Turkey is backing these Turkmen rebels, who speak a language close to that of Turkey itself and who have adopted a strong Muslim fundamentalist ideology. It was unacceptable to Ankara that Russia was bombing them to smithereens and defending the al-Assad regime. So the Turkish air force shot down a Russian bomber.

In the meantime, the US CIA and its Saudi ally continued to funnel weapons to the remnants of the Free Syrian Army, most of them Muslim Brotherhood, even as at least a few of them continued to cooperate with al-Qaeda on the battlefield.

Putin reacted to Turkey’s startling attack on its air force by pulling out Russian tourists and forbidding charter flights to Turkey. Some 5% of the Turkish economy is tourism, and some important portion of that is Russian tourists. Suddenly, Antalya on the Mediterranean coast was a ghost town. Putin also cancelled some other forms of economic interchange, even down to vegetables.

Turkey’s president, Tayyip Erdogan, seemed surprised that Putin would react this way to the shoot-down (Russia also suffered from these forms of economic boycott). But he persevered in his Syria policy, of trying to overthrow al-Assad and of supporting fundamentalist rebels.

This week both Turkey and the US came to Putin to deal.

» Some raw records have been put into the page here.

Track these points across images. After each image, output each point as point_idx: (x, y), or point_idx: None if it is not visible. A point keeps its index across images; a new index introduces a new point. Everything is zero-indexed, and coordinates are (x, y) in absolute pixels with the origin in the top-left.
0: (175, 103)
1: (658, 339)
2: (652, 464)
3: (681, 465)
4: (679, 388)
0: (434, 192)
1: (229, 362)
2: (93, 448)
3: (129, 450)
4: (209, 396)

Turkey apologized for shooting down the Russian bomber. And in response, Putin lifted the ban on tourist charter flights. All this was in the works already, possibly brokered by Israeli prime minister Binyamin Netanyahu. But Russians’ return to the beaches is now especially important. If any Russian tourists now come back to Turkey, they will be especially welcome given the Istanbul airport attack, which will drop tourism like a stone.

Then President Obama offered to share US intelligence on the whereabouts of al-Qaeda, the Nusra Front, if Russia would promise to stop bombing US-backed rebels. (Russia maintains that the latter are so closely intertwined with al-Qaeda that it can’t distinguish the two from the air).

All this does raise the question of why, if the US has such good intelligence on al-Qaeda in Syria, it isn’t bombing the group itself. After all it pledged allegiance to Ayman al-Zawahiri, the mastermind of the September 11 attacks. Sec. Kerry has admitted that it has proved difficult to separate the US-backed fundamentalists from al-Qaeda. Maybe it is just me, but maybe that is an indication that the US should change its policy.

In the poker game being played in Syria, Russia now has the winning hand.